Civil rights advocates argue that strip searches can be traumatic for children and corrections officers should avoid asking minors to take off their clothes for searches, especially when the child is simply visiting a relative.
“No child should ever be subjected to invasive, humiliating, traumatizing strip searches carried out by strangers to see their loved ones in prison,” the American Civil Liberties Union of Virginia tweeted on Thursday. “Those responsible must be held accountable & VDOC policy must be changed so this never happens again.”
The incident is not the first time a child has been improperly strip-searched.

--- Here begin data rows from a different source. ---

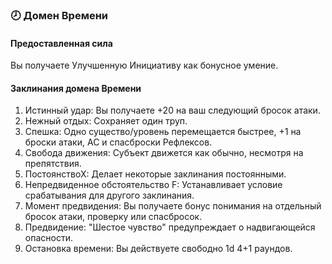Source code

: ### 🕗 Домен Времени
#### Предоставленная сила
Вы получаете Улучшенную Инициативу как бонусное умение.
#### Заклинания домена Времени
1. Истинный удар: Вы получаете +20 на ваш следующий бросок атаки.
2. Нежный отдых: Сохраняет один труп.
3. Спешка: Одно существо/уровень перемещается быстрее, +1 на броски атаки, AC и спасброски Рефлексов.
4. Свобода движения: Субъект движется как обычно, несмотря на препятствия.
5. ПостоянствоХ: Делает некоторые заклинания постоянными.
6. Непредвиденное обстоятельство F: Устанавливает условие срабатывания для другого заклинания.
7. Момент предвидения: Вы получаете бонус понимания на отдельный бросок атаки, проверку или спасбросок.
8. Предвидение: "Шестое чувство" предупреждает о надвигающейся опасности.
9. Остановка времени: Вы действуете свободно 1d 4+1 раундов.
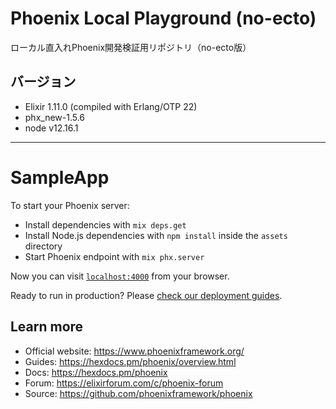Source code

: # Phoenix Local Playground (no-ecto)

ローカル直入れPhoenix開発検証用リポジトリ（no-ecto版）

## バージョン

- Elixir 1.11.0 (compiled with Erlang/OTP 22)
- phx_new-1.5.6
- node v12.16.1

---

# SampleApp

To start your Phoenix server:

  * Install dependencies with `mix deps.get`
  * Install Node.js dependencies with `npm install` inside the `assets` directory
  * Start Phoenix endpoint with `mix phx.server`

Now you can visit [`localhost:4000`](http://localhost:4000) from your browser.

Ready to run in production? Please [check our deployment guides](https://hexdocs.pm/phoenix/deployment.html).

## Learn more

  * Official website: https://www.phoenixframework.org/
  * Guides: https://hexdocs.pm/phoenix/overview.html
  * Docs: https://hexdocs.pm/phoenix
  * Forum: https://elixirforum.com/c/phoenix-forum
  * Source: https://github.com/phoenixframework/phoenix
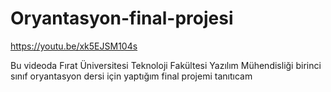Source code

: # Oryantasyon-final-projesi
https://youtu.be/xk5EJSM104s

Bu videoda Fırat Üniversitesi Teknoloji Fakültesi Yazılım Mühendisliği birinci sınıf oryantasyon dersi için yaptığım final  projemi tanıtıcam
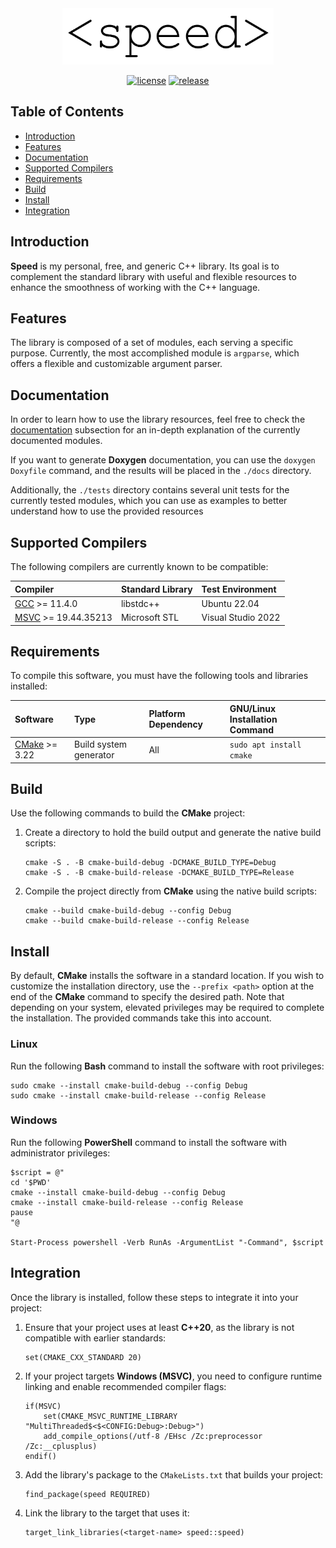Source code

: <div align="center">
  <img height="90" src="docs/images/speed.png" alt="speed"/>

  [![license](https://img.shields.io/badge/license-GPLv3-red.svg)](https://github.com/killianvalverde/speed/blob/master/COPYING)
  [![release](https://img.shields.io/badge/release-v0.5.0-blue.svg?cacheSeconds=2592000)](https://github.com/killianvalverde/speed/tree/v0.4.1)
</div>

## Table of Contents
- [Introduction](#introduction)
- [Features](#features)
- [Documentation](#documentation)
- [Supported Compilers](#supported-compilers)
- [Requirements](#requirements)
- [Build](#build)
- [Install](#install)
- [Integration](#integration)

## Introduction

__Speed__ is my personal, free, and generic C++ library. Its goal is to complement the standard 
library with useful and flexible resources to enhance the smoothness of working with the C++ 
language.

## Features

The library is composed of a set of modules, each serving a specific purpose. Currently, the most 
accomplished module is `argparse`, which offers a flexible and customizable argument parser.

## Documentation

In order to learn how to use the library resources, feel free to check the 
[documentation](docs/index.md) subsection for an in-depth explanation of the currently documented 
modules. 

If you want to generate __Doxygen__ documentation, you can use the `doxygen Doxyfile` command, and 
the results will be placed in the `./docs` directory.

Additionally, the `./tests` directory contains several unit tests for the currently tested modules, 
which you can use as examples to better understand how to use the provided resources

## Supported Compilers

The following compilers are currently known to be compatible:

| Compiler                                                   | Standard Library | Test Environment   |
|:-----------------------------------------------------------| :--------------- | :----------------- |
| [GCC](https://gcc.gnu.org/) >= 11.4.0                      | libstdc++        | Ubuntu 22.04       |
| [MSVC](https://visualstudio.microsoft.com/) >= 19.44.35213 | Microsoft STL    | Visual Studio 2022 |

## Requirements

To compile this software, you must have the following tools and libraries installed:

| Software                                | Type                   | Platform Dependency | GNU/Linux Installation Command |
|:----------------------------------------|:-----------------------|:--------------------|:-------------------------------|
| [CMake](https://www.cmake.org/) >= 3.22 | Build system generator | All                 | `sudo apt install cmake`       |

## Build

Use the following commands to build the __CMake__ project:

1. Create a directory to hold the build output and generate the native build scripts:

       cmake -S . -B cmake-build-debug -DCMAKE_BUILD_TYPE=Debug
       cmake -S . -B cmake-build-release -DCMAKE_BUILD_TYPE=Release

2. Compile the project directly from __CMake__ using the native build scripts:

       cmake --build cmake-build-debug --config Debug
       cmake --build cmake-build-release --config Release

## Install

By default, __CMake__ installs the software in a standard location. If you wish to customize the 
installation directory, use the `--prefix <path>` option at the end of the __CMake__ command to 
specify the desired path. Note that depending on your system, elevated privileges may be required 
to complete the installation. The provided commands take this into account.

### Linux

Run the following __Bash__ command to install the software with root privileges:

    sudo cmake --install cmake-build-debug --config Debug
    sudo cmake --install cmake-build-release --config Release

### Windows

Run the following __PowerShell__ command to install the software with administrator privileges:

    $script = @"
    cd '$PWD'
    cmake --install cmake-build-debug --config Debug
    cmake --install cmake-build-release --config Release
    pause
    "@

    Start-Process powershell -Verb RunAs -ArgumentList "-Command", $script

## Integration

Once the library is installed, follow these steps to integrate it into your project:

1. Ensure that your project uses at least __C++20__, as the library is not compatible with earlier 
standards:

       set(CMAKE_CXX_STANDARD 20)

2. If your project targets __Windows (MSVC)__, you need to configure runtime linking and enable 
recommended compiler flags:

       if(MSVC)
           set(CMAKE_MSVC_RUNTIME_LIBRARY "MultiThreaded$<$<CONFIG:Debug>:Debug>")
           add_compile_options(/utf-8 /EHsc /Zc:preprocessor /Zc:__cplusplus)
       endif()

3. Add the library's package to the `CMakeLists.txt` that builds your project:

       find_package(speed REQUIRED)

4. Link the library to the target that uses it:

       target_link_libraries(<target-name> speed::speed)
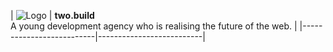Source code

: | ![Logo](logo-nature.png) | **two.build**  
A young development agency who is realising the future of the web. |
|--------------------------|--------------------------|
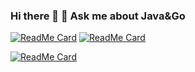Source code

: ### Hi there 👋                                     💬 Ask me about Java&Go
    
  
[![ReadMe Card](https://github-readme-stats.vercel.app/api/pin/?username=baijianruoliorz&repo=xidian-admin)](https://github.com/baijianruoliorz/xidian-admin)       [![ReadMe Card](https://github-readme-stats.vercel.app/api/pin/?username=Programming-With-Love&repo=bluebell)](https://github.com/Programming-With-Love/bluebell)   


     
[![ReadMe Card](https://github-readme-stats.vercel.app/api/pin/?username=baijianruoliorz&repo=6.824)](https://github.com/baijianruoliorz/6.824)
   


 
    


<!--
**baijianruoliorz/baijianruoliorz** is a ✨ _special_ ✨ repository because its `README.md` (this file) appears on your GitHub profile.

Here are some ideas to get you started:

- 🔭 I’m currently working on ...
- 🌱 I’m currently learning ...
- 👯 I’m looking to collaborate on ...
- 🤔 I’m looking for help with ...
- 💬 Ask me about ...
- 📫 How to reach me: ...
- 😄 Pronouns: ...
- ⚡ Fun fact: ..
-->
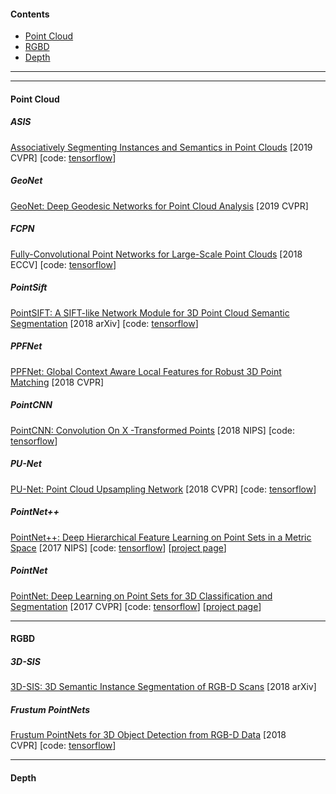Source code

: #### Contents  

- [Point Cloud](#point-cloud) 
- [RGBD](#rgbd)  
- [Depth](#depth)

------

------

#### Point Cloud

##### ASIS
[Associatively Segmenting Instances and Semantics in Point Clouds](https://arxiv.org/abs/1902.09852)&nbsp;[2019 CVPR]&nbsp;[code: [tensorflow](https://github.com/WXinlong/ASIS)]

##### GeoNet
[GeoNet: Deep Geodesic Networks for Point Cloud Analysis](https://arxiv.org/abs/1901.00680)&nbsp;[2019 CVPR]

##### FCPN
[Fully-Convolutional Point Networks for Large-Scale Point Clouds](https://arxiv.org/abs/1808.06840)&nbsp;[2018 ECCV]&nbsp;[code: [tensorflow](https://github.com/drethage/fully-convolutional-point-network)]

##### PointSift
[PointSIFT: A SIFT-like Network Module for 3D Point Cloud Semantic Segmentation](https://arxiv.org/abs/1807.00652)&nbsp;[2018 arXiv]&nbsp;[code: [tensorflow](https://github.com/MVIG-SJTU/pointSIFT)]

##### PPFNet
[PPFNet: Global Context Aware Local Features for Robust 3D Point Matching](https://arxiv.org/abs/1802.02669)&nbsp;[2018 CVPR]

##### PointCNN
[PointCNN: Convolution On X -Transformed Points](https://arxiv.org/abs/1801.07791)&nbsp;[2018 NIPS]&nbsp;[code: [tensorflow](https://github.com/yangyanli/PointCNN)]

##### PU-Net
[PU-Net: Point Cloud Upsampling Network](https://arxiv.org/abs/1801.06761)&nbsp;[2018 CVPR]&nbsp;[code: [tensorflow](https://github.com/yulequan/PU-Net)]

##### PointNet++
[PointNet++: Deep Hierarchical Feature Learning on Point Sets in a Metric Space](https://arxiv.org/abs/1706.02413)&nbsp;[2017 NIPS]&nbsp;[code: [tensorflow](https://github.com/charlesq34/pointnet2)]&nbsp;[[project page](http://stanford.edu/~rqi/pointnet2/)]

##### PointNet
[PointNet: Deep Learning on Point Sets for 3D Classification and Segmentation](https://arxiv.org/abs/1612.00593)&nbsp;[2017 CVPR]&nbsp;[code: [tensorflow](https://github.com/charlesq34/pointnet)]&nbsp;[[project page](http://stanford.edu/~rqi/pointnet/)]

------

#### RGBD

##### 3D-SIS
[3D-SIS: 3D Semantic Instance Segmentation of RGB-D Scans](https://arxiv.org/abs/1812.07003)&nbsp;[2018 arXiv]

##### Frustum PointNets

[Frustum PointNets for 3D Object Detection from RGB-D Data](https://arxiv.org/abs/1711.08488)&nbsp;[2018 CVPR]&nbsp;[code: [tensorflow](https://github.com/charlesq34/frustum-pointnets)]

------

#### Depth

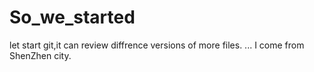 # So_we_started
let start git,it can review diffrence versions of more files.
... I come from ShenZhen city.
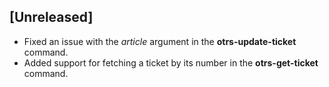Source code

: ## [Unreleased]
- Fixed an issue with the *article* argument in the **otrs-update-ticket** command.
- Added support for fetching a ticket by its number in the **otrs-get-ticket** command.
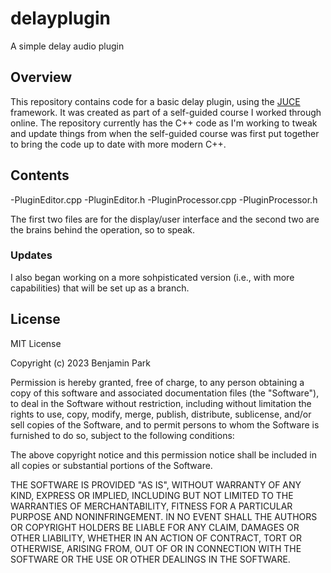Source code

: # delayplugin
A simple delay audio plugin

## Overview
This repository contains code for a basic delay plugin, using the [JUCE](https://juce.com) framework. It was created as part of a self-guided course I worked through online. The repository currently has the C++ code as I'm working to tweak and update things from when the self-guided course was first put together to bring the code up to date with more modern C++.

## Contents
-PluginEditor.cpp
-PluginEditor.h
-PluginProcessor.cpp
-PluginProcessor.h

The first two files are for the display/user interface and the second two are the brains behind the operation, so to speak.

### Updates
I also began working on a more sohpisticated version (i.e., with more capabilities) that will be set up as a branch.

## License
MIT License

Copyright (c) 2023 Benjamin Park

Permission is hereby granted, free of charge, to any person obtaining a copy
of this software and associated documentation files (the "Software"), to deal
in the Software without restriction, including without limitation the rights
to use, copy, modify, merge, publish, distribute, sublicense, and/or sell
copies of the Software, and to permit persons to whom the Software is
furnished to do so, subject to the following conditions:

The above copyright notice and this permission notice shall be included in all
copies or substantial portions of the Software.

THE SOFTWARE IS PROVIDED "AS IS", WITHOUT WARRANTY OF ANY KIND, EXPRESS OR
IMPLIED, INCLUDING BUT NOT LIMITED TO THE WARRANTIES OF MERCHANTABILITY,
FITNESS FOR A PARTICULAR PURPOSE AND NONINFRINGEMENT. IN NO EVENT SHALL THE
AUTHORS OR COPYRIGHT HOLDERS BE LIABLE FOR ANY CLAIM, DAMAGES OR OTHER
LIABILITY, WHETHER IN AN ACTION OF CONTRACT, TORT OR OTHERWISE, ARISING FROM,
OUT OF OR IN CONNECTION WITH THE SOFTWARE OR THE USE OR OTHER DEALINGS IN THE
SOFTWARE.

In 2001, nine Washington middle-school students who had previously been suspended for misbehaving in class were strip-searched during a field trip to a D.C. jail intended to scare them about being arrested. At least one of the boys sued and won $150,000 in a 2003 judgment.
In 2009, the U.S. Supreme Court rejected an Arizona school’s strip search of a 13-year-old who was forced to take off her clothes and shake out her underwear during a search for prescription-strength ibuprofen. In Australia, police came under fire last month after revelations that they had strip-searched more than 100 girls, some as young as 12, while looking for drugs at music festivals and other popular events.
The Virginia DOC notes that it routinely catches visitors trying to smuggle contraband into its facilities, and law enforcement agents arrested a corrections officer last month after the prison employee allegedly smuggled drugs and tobacco in a body cavity. In September, the agency tightened regulations around who can visit prisoners to combat schemes to sneak illicit items into a prison.
The 8-year-old in Virginia was distraught when Peerman told her she had to choose between stripping off her clothes and not seeing her father anymore, Peerman told the Virginian-Pilot. She cried until two female guards led her and Peerman to a bathroom to perform the search.
The guards asked Peerman to strip first, then bend over and cough. Then, they asked the girl to do the same. The guards handed the 8-year-old’s clothes back to her one piece at a time, the newspaper reported.
As she was dressing herself, one of the guards asked the girl how old she was.
“I just looked at her and I’m like, ‘That’s not even appropriate to be asking her right now,’” Peerman told the Virginian-Pilot. “Why would you ask that when she’s naked?”
The prison guards did not find any contraband with the girl or Peerman.
After the officers were satisfied the pair did not intend to bring banned items into the prison, they were allowed to speak with the girl’s father through a glass panel. The girl was not allowed to hug her dad during the holiday weekend visit.